Today, I was inspired to write this post from the sermon at Mass. I have been going to mass throughout this plot twist of cancer; though I did miss some weeks. I did, however, give up on getting my kids to go every week. I would run out on a Sunday night at get the last mass in my town at 7:30pm, the last ditch attempt to getting in that hour of peace.
One week, months ago, I was feeling very anxious - thinking what would happen if the cancer progressed, fearing death and I dragged myself out to mass, though I felt like curling up in bed and crying. That day, the mass was about Jesus curing the lepers and how He cures us and it gave me peace - I get it if this is not your thing - you can find your thing that gives you peace, I pray you do.
Today, both kids came to mass with me and my dad and my mom (which is ironic and funny if you know anything about my family history or just read this a-tale-of-two-novembers.html or this the-oh-sht-playbook-or-being-my-dads-daughter.html) and it was about talents and using your talents the way you are meant to use them.
This got me thinking and hence it got me writing - I always thought my talents were well, I did not know because I always thought of talents as being singing or drawing but in reality your "talent(s)"are your mission - the things you can do better than anyone else or that come easy for you AND that I guess, you enjoy doing.

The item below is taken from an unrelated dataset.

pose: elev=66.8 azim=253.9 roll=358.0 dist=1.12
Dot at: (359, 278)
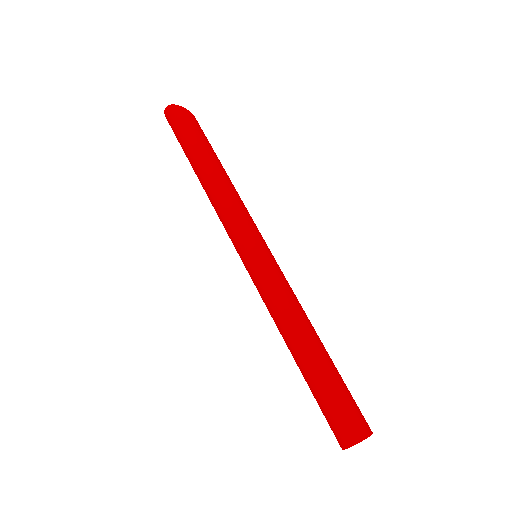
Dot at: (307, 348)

In that case, my talents include writing, resumes, writing, educating (BUT not less than college aged; I learned this the hard way) and I guess balancing lots of stuff oh and of course being positive.
A former friend of mine had called me "Positivo" before I had anything that I really needed to be positive about to survive. But, being positive has been integral to my life and my survival, in general long before I heard the words, "You have cancer."
As I look for my next step (ha, it never gets old - see www.thenextstep1234.com), I am thinking about the different things I am good at and how those skills and talents can be used in a way to help others and I am just open to it. I know I can do more and that I should do more. I know that I want to create a non profit as soon as I fix my full time situation how-to-take-the-next-step-after-cancer.html.
How do you use your talents? What are your talents?